*** Opening of EXTRACT TO READ ***

2. Helm Charts Repository

Repository: https://git.forteapps.net/Forte/forte-helm Purpose: Reusable Helm chart templates for Forte applications Location: C:\dev\k8s\forte-helm

forte-helm/
└── forteapp/                         # Generic Forte application chart
    ├── Chart.yaml                    # Chart metadata (v0.1.0)
    ├── values.yaml                   # Default values (base template)
    ├── templates/
    │   ├── _helpers.tpl              # Template helpers
    │   ├── namespace.yaml
    │   ├── deployment.yaml           # Main app deployment
    │   ├── service.yaml
    │   ├── ingressroute.yaml         # Traefik IngressRoute
    │   ├── certificate.yaml          # Cert-Manager Certificate
    │   ├── configmap.yaml
    │   ├── secret-auth-tokens.yaml
    │   ├── hpa.yaml                  # Horizontal Pod Autoscaler
    │   ├── database-statefulset.yaml # Optional PostgreSQL DB
    │   └── database-service.yaml
    └── README.md

Key Points:

  • Single generic chart (forteapp) used by all Forte applications
  • Supports optional PostgreSQL database (StatefulSet)
  • Configurable authentication (token-based or OIDC)
  • Traefik IngressRoute with automatic TLS via Cert-Manager
  • Designed for microservices with similar patterns

3. Helm Values Repository

Repository: git@github.com:fortedigital/helm-prod-values.git Purpose: Environment-specific configuration for each application Location: C:\dev\k8s\helm-prod-values

helm-prod-values/
├── mcp10x/
│   └── values.yaml                   # MCP 10X configuration
├── musicman/
│   └── values.yaml                   # Music Man configuration
└── argocd-mcp/
    └── values.yaml                   # ArgoCD MCP configuration

Key Points:

  • Each app has its own folder with values.yaml
  • Contains environment-specific settings (image tags, env vars, resources, etc.)
  • Referenced by ArgoCD Applications using multi-source pattern
  • Image tags are updated here by CI/CD pipelines
  • Secrets are referenced by name (actual secrets stored as SealedSecrets)

*** Close of EXTRACT TO READ ***

EXERCISE
Pull out the portion of the Helm repositories excerpt that runs from "helm-prod-values/" to "vars, resources, etc.)", copying it word for word.

*** Opening of MATERIAL SUPPLIED ***

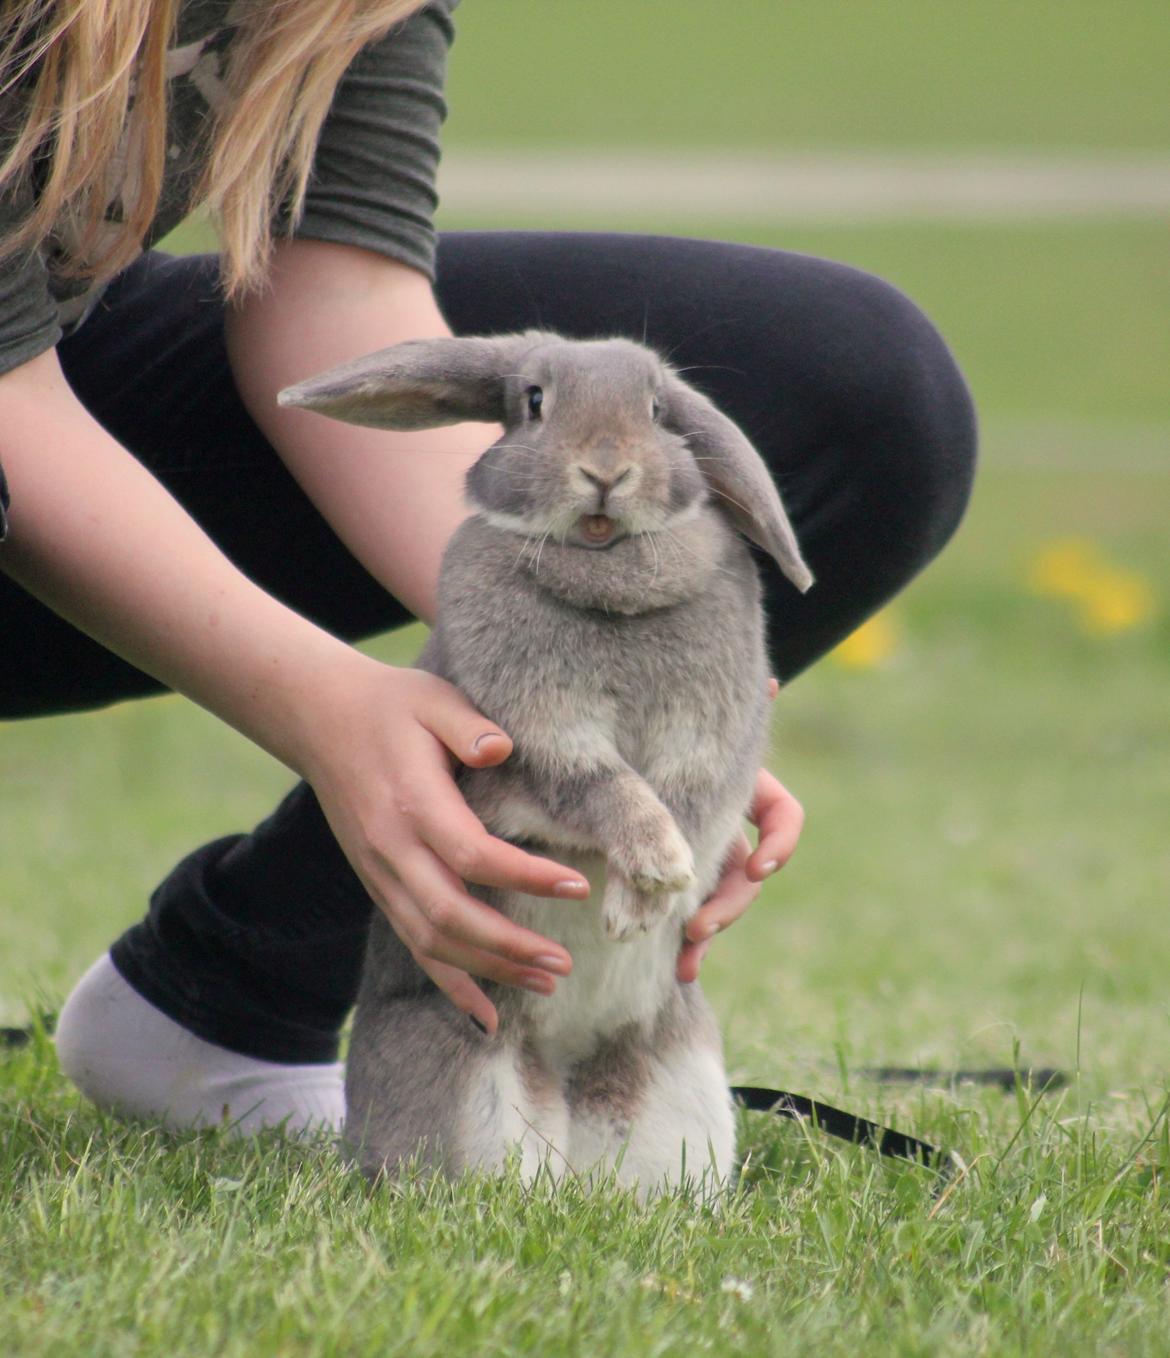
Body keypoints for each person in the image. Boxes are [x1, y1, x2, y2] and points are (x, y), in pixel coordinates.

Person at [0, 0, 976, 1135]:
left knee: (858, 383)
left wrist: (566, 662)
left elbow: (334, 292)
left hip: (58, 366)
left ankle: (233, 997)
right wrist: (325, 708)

*** Close of MATERIAL SUPPLIED ***
*** Opening of MATERIAL SUPPLIED ***

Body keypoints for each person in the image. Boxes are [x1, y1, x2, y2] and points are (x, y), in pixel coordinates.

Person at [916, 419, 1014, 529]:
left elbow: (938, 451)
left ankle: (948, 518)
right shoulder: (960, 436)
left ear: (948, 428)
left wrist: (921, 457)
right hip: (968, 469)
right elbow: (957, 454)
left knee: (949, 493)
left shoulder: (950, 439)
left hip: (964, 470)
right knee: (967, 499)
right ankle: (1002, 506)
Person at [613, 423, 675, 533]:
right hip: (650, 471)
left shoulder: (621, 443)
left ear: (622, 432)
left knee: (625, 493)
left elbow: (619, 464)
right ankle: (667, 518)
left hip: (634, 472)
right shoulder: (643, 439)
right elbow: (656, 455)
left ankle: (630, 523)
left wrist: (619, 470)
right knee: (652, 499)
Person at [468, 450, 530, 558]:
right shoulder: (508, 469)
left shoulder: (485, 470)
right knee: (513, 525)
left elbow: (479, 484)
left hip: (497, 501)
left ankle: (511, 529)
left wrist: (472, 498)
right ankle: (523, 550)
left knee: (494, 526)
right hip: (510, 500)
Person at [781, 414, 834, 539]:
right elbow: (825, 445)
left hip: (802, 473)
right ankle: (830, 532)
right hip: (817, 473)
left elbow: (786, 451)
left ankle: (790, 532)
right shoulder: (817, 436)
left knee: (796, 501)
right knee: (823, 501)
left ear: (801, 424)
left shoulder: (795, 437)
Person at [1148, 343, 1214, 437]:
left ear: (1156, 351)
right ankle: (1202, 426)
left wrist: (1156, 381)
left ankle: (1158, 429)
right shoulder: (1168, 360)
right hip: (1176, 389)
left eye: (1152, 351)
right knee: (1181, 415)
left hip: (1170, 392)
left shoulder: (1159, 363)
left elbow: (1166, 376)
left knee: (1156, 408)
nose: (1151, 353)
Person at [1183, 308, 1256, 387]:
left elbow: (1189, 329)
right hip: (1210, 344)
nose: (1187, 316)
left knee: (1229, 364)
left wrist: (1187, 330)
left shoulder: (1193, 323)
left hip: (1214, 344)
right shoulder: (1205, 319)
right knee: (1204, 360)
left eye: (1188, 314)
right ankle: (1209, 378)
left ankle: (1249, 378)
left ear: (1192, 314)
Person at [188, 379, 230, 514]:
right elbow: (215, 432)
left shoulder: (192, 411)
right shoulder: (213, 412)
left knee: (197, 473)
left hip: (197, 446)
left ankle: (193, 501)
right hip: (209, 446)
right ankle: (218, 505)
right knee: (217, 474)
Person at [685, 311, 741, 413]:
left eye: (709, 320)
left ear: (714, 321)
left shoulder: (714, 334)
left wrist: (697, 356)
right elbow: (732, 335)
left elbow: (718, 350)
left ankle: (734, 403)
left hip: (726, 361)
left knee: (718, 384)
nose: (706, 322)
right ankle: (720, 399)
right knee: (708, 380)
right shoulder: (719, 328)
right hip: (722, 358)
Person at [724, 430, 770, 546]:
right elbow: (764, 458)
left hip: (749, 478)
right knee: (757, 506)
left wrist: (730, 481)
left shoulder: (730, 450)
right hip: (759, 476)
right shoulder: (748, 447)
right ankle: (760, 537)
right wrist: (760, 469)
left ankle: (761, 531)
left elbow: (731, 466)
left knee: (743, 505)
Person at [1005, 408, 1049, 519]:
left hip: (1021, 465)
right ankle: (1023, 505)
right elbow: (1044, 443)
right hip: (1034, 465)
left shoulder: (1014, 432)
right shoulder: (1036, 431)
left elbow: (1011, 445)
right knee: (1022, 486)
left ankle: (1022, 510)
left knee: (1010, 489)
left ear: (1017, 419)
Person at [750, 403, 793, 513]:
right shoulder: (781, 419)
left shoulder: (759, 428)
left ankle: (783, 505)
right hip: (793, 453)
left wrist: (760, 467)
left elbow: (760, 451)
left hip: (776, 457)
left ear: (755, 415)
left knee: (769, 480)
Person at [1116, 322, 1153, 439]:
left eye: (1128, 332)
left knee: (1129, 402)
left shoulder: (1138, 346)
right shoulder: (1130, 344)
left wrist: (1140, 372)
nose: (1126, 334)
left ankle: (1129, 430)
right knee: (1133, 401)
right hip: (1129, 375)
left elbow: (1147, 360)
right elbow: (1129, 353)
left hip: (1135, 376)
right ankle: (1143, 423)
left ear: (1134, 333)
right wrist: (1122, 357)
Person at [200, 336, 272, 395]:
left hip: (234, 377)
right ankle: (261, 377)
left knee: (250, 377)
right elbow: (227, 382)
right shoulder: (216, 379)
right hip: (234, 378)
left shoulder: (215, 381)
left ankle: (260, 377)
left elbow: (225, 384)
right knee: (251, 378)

*** Close of MATERIAL SUPPLIED ***

RESPONSE TO THIS TASK
helm-prod-values/
├── mcp10x/
│   └── values.yaml                   # MCP 10X configuration
├── musicman/
│   └── values.yaml                   # Music Man configuration
└── argocd-mcp/
    └── values.yaml                   # ArgoCD MCP configuration

Key Points:

  • Each app has its own folder with values.yaml
  • Contains environment-specific settings (image tags, env vars, resources, etc.)